In another instance he recounts distress calls from pilots coming across the speakers in the bulkhead within the communications center. The weather was poor, and the lack of visibility meant planes in the air could not find the aircraft carrier to land and time was running out.
“These guys were getting ready to ditch planes, and a submarine -- the Pompon -- surfaced, and we got a message from them that it was clear where they were,” he said.
He was then able to redirect the aircraft carrier and the planes to the clearing so they could land safely.
He said the job was high stress at times, and ending your shift didn’t necessarily mean the dots and dashes were gone.
“The worst of it was going to sleep after being on watch for seven hours, because you could still hear the code going through your head,” Burlew said.
While serving in the Navy, Burlew maintained a long-distance relationship with his high school sweetheart, Janet Slay. The two met their junior year at Anderson High School. Their first date was to a banquet to honor the football team after winning a championship.
He had a painting commissioned during a stop in Italy while serving on the USS Macon. Using the photo of Janet he kept with him while deployed, the artist created a painted portrait.
Ray got out of the Navy in March 1954 and would marry Janet approximately four months later on July 17. They would have four daughters and move around quite a bit for Ray’s post-service work.
They would eventually resettle back home in Ohio.
Fast-forward to today and Ray now finds himself visiting the love of his life at Otterbein SeniorLife Neighborhood.
After she broke her ankle in February 2017, things for the two of them became a challenge. Ray didn’t have the strength to pick Janet up and care for her without injuring himself. In home care, teams were brought in to assist, but her recovery wasn’t working out the way it should.
By August 2018, the family found Otterbein and now Janet receives the dedicated care she needs not only for her recovery physically, but her dementia has progressed as well.
“Three months ago, four months ago, she just quit talking, and that’s the hard part,” Burlew said. “I believe she understands more than we think, but she can’t put it into words anymore, but it’s a disease. The dementia is really bad.”

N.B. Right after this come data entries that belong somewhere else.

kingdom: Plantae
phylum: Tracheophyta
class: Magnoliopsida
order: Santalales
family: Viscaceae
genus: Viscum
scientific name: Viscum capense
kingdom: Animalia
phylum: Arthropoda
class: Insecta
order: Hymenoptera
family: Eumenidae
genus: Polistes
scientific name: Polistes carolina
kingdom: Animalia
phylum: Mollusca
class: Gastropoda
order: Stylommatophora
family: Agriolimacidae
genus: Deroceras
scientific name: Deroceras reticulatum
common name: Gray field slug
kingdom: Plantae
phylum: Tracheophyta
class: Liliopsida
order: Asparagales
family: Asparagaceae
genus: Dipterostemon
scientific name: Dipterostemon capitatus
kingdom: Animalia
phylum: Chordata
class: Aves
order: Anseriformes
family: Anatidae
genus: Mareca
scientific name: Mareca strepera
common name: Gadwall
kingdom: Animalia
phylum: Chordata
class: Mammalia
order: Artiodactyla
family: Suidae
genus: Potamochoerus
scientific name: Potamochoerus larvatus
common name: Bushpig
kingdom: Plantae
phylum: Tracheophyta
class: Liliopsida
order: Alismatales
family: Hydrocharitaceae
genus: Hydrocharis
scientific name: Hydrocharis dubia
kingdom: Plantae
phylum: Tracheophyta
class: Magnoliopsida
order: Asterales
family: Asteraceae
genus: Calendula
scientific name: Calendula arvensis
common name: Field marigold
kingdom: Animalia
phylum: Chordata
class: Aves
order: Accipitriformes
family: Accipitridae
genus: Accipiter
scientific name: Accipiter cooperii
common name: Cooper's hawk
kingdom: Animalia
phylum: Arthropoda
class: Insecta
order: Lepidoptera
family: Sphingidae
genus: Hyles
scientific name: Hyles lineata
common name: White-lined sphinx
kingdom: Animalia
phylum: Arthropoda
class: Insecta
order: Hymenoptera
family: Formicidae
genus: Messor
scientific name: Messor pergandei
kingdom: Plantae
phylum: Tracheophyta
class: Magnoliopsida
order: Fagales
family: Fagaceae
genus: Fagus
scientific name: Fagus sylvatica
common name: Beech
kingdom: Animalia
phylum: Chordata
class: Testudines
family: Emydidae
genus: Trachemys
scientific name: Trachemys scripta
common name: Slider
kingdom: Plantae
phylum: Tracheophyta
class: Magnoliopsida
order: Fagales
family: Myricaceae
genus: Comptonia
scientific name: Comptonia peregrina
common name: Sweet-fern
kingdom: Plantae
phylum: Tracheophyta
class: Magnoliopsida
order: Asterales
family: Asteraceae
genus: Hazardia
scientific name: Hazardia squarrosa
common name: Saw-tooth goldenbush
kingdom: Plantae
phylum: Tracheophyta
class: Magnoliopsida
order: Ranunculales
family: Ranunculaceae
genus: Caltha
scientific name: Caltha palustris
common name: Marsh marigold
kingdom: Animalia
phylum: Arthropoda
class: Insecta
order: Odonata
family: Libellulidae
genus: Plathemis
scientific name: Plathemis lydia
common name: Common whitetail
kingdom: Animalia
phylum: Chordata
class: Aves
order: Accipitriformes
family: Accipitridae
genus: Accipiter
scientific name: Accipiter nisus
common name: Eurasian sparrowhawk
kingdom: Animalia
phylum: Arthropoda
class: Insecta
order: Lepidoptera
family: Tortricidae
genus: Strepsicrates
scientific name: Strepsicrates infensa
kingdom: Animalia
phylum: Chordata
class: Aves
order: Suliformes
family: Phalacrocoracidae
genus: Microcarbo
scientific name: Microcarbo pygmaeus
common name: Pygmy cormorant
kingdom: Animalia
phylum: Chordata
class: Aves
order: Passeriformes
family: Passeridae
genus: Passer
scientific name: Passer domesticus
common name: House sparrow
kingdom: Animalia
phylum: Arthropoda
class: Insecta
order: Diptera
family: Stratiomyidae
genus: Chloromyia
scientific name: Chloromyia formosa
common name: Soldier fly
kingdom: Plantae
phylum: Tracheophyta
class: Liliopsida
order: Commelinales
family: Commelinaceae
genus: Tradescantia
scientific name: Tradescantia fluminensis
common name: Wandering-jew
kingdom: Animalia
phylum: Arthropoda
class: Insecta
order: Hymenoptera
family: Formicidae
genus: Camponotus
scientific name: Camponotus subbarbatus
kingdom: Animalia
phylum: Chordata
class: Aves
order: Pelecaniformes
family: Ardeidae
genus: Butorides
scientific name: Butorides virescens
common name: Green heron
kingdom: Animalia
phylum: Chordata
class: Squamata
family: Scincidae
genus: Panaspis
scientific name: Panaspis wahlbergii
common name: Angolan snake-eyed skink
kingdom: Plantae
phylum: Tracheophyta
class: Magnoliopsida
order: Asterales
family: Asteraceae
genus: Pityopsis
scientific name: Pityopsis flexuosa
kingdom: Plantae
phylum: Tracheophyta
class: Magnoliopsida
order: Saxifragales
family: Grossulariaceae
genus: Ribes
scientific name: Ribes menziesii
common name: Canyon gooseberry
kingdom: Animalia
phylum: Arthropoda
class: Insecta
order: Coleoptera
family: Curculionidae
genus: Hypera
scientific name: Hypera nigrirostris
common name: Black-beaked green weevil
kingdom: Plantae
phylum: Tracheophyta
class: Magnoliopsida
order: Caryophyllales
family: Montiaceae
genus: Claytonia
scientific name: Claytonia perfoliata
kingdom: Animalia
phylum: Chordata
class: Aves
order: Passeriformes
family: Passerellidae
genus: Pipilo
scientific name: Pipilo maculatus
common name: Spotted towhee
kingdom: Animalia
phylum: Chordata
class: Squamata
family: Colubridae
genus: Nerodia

He visits her every day but is only allowed two compassionate visits indoors per week right now due to the pandemic.
During a recent visit, standing outside in the snow and cold, he spoke on his phone to Janet. The nurse inside her room was holding another phone to her ear.
“How’s my Janet today? You look real pretty. I see those pretty blue eyes,” he said. "Your hair looks all nice and fluffy. The girls did a nice job with you today. They let you sleep in a bit today.”
Ray then grabs his keys out of his pocket and does what he did for the Navy.
Tapping the key against the glass, he spells out, using the little dots and dashes, a special message to his high school sweetheart and wife of nearly 67 years, and when he stops tapping, he lets her know what he said.
“That means I love you. How about that?”